They can be then used to normalize scores, very similarly to normalize_scores_df:

HEX_CE_norm <- normalize_scores_scoring(
  data = HEXACO_60,
  vars = c("HEX_C", "HEX_E"),
  HEX_C_Scoring,
  HEX_E_Scoring
)
summary(HEX_CE_norm)
str(HEX_CE_norm)

Groupings

Very often the norms are different for different groups: most often varying in some demographic variables, like biological sex or biological age. stenR functions provide support for such groups by intoducing Grouped variants of FrequencyTable and ScoreTable (regular ScoringTable supports them) and GroupConditions class.

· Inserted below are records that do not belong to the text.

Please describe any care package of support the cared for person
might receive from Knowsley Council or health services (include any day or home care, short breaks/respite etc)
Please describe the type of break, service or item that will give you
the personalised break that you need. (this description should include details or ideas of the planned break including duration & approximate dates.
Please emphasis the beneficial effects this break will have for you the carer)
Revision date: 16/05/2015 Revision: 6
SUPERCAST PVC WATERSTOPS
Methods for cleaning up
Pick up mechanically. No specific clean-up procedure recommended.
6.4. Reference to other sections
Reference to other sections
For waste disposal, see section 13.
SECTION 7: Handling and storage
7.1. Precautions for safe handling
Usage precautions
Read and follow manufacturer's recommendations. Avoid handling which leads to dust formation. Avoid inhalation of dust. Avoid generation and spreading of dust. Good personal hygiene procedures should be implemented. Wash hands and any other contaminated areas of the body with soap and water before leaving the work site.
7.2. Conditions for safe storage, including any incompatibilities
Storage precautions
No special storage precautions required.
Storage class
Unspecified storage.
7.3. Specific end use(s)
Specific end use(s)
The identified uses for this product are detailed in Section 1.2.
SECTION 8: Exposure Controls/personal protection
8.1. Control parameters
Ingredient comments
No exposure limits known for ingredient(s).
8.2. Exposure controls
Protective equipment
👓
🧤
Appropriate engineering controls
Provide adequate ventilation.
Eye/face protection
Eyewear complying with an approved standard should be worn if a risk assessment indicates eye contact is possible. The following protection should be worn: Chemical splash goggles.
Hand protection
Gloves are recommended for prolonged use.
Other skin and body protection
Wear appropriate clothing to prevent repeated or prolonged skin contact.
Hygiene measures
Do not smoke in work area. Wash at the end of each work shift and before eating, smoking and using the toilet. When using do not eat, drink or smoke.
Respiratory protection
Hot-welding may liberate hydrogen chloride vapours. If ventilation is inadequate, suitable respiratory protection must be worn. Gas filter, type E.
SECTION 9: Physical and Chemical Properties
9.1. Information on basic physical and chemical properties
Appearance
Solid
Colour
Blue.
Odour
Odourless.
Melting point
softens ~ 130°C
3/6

GroupConditions works similarly to ScaleSpec and CombScaleSpec objects: it provides information about how to assign observations. They need the name of category (mainly for informative reasons) and conditions following the syntax of name of the group on the LHS and boolean condition on the RHS.

sex_grouping <- GroupConditions(
  conditions_category = "Sex",
  "M" ~ sex == "M",
  "F" ~ sex == "F"
)
age_grouping <- GroupConditions(
  conditions_category = "Age",
  "to 30" ~ age < 30,
  "above 30" ~ age >= 31
)
sex_grouping
age_grouping

They can be then used to create a GroupedFrequencyTable, and following that: GroupedScoreTable and, optionally, ScoringTable - or to create ScoringTable during import.

For this examples we will be using IPIP_NEO_300 dataset provided with the package. It contains the age and sex variables, and summed raw scores of 5 scales from IPIP NEO questionnaire (300 item version).

str(IPIP_NEO_300)
  1. GroupedFrequencyTable, GroupedScoreTable and ScoringTable export

    Workflow is very similiar to the ungrouped tables.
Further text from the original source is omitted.